(612f) Robust and Spectrally Selective Aerogels for Next-Generation Concentrated Solar Thermal Conversion

Although silica aerogels have led to improvements in solar collection efficiency at low to intermediate temperatures, they are plagued by low efficiency and performance degradation at temperatures necessary for next-generation concentrated solar thermal (CST) plants (>700 °C). The low efficiency of silica aerogels at high temperatures is a result of large thermal re-radiative losses through their infrared transparency window between 3 – 5 microns. Furthermore, previous work shows that exposure to such temperatures decreases the spectral selectivity (i.e. increased infrared transparency) and increases thermal conductivity of silica aerogels resulting in even lower receiver efficiency.

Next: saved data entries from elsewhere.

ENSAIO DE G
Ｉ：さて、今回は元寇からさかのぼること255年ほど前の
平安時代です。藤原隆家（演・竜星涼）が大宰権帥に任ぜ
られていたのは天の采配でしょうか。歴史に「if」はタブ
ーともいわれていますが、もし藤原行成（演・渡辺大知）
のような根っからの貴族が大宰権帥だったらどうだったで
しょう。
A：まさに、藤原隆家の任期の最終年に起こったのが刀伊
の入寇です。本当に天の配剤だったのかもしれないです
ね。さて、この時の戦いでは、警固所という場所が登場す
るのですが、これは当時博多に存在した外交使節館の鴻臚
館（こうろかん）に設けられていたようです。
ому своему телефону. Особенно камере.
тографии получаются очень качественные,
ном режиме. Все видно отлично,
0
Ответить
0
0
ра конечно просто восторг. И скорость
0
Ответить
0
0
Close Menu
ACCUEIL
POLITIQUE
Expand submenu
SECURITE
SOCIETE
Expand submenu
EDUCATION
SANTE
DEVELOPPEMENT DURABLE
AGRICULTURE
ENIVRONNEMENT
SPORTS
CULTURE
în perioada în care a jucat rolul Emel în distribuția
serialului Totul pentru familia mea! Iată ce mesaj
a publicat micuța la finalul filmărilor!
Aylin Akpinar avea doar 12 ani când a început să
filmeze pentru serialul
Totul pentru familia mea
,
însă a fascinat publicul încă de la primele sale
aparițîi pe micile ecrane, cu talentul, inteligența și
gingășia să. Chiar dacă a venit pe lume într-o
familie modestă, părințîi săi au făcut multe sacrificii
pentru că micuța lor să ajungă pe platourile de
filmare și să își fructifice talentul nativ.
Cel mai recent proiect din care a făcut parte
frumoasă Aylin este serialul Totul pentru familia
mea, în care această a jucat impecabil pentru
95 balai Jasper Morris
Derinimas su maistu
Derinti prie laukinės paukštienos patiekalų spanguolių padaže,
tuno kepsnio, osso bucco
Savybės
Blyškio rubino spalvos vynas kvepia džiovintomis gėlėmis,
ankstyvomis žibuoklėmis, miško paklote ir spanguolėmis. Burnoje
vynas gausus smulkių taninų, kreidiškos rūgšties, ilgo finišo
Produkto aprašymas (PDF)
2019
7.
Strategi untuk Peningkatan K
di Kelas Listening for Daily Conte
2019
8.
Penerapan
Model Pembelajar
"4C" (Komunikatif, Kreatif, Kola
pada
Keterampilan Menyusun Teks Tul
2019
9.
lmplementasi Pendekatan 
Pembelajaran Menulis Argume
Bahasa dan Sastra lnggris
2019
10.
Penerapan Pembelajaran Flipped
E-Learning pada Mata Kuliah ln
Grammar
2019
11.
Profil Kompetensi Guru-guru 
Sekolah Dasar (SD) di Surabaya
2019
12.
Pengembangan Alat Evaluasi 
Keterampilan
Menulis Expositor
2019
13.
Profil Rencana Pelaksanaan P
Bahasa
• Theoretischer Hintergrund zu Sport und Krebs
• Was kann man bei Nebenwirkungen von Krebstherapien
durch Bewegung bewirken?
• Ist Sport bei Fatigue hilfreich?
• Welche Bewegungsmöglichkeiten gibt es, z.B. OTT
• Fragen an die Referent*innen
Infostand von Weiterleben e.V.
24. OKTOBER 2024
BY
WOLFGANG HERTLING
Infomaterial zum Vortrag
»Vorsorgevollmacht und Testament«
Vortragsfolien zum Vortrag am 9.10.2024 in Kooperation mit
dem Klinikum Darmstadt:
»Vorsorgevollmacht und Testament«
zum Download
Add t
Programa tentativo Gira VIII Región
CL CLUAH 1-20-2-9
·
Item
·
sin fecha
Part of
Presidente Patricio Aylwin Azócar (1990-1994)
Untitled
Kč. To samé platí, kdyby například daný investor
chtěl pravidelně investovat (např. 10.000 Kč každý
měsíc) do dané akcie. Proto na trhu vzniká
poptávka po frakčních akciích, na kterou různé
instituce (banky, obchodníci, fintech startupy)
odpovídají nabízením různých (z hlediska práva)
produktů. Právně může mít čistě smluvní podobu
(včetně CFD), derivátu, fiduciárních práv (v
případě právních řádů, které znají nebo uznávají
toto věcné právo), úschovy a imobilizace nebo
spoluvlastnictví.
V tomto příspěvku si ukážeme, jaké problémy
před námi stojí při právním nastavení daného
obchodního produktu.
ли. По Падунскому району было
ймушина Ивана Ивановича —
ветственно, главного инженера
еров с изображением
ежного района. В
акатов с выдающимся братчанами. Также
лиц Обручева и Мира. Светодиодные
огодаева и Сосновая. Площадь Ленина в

Here, we investigate multicomponent aerogels which exhibit increased spectral selectivity and mitigate performance degradation at 700 °C. Specifically, we stabilize the aerogels at elevated temperatures by applying an ultrathin coating of solar-transparent refractory oxides via atomic layer deposition (ALD). Interestingly, our multicomponent aerogels absorb strongly within the aerogel’s infrared transparency window, leading to >50% reduction in thermal losses at 700 °C without sacrificing high solar transmission. We characterize the effects of the ALD coating on the optical and thermal properties of the aerogels using UV-Vis-NIR, ellipsometry, FTIR, and hot-disk techniques. Additionally, we report on our methods to develop a uniform and conformal ALD coating by modeling the diffusion and reactant requirements of ALD on aerogels. Lastly, we compare the experimentally determined receiver efficiencies with our simulations of coupled radiative and conductive heat transfer. Our results reveal that ultrathin, conformal ALD coatings not only slow down the rate of efficiency degradation, but significantly improve the performance of aerogels in high temperature CST solar receivers.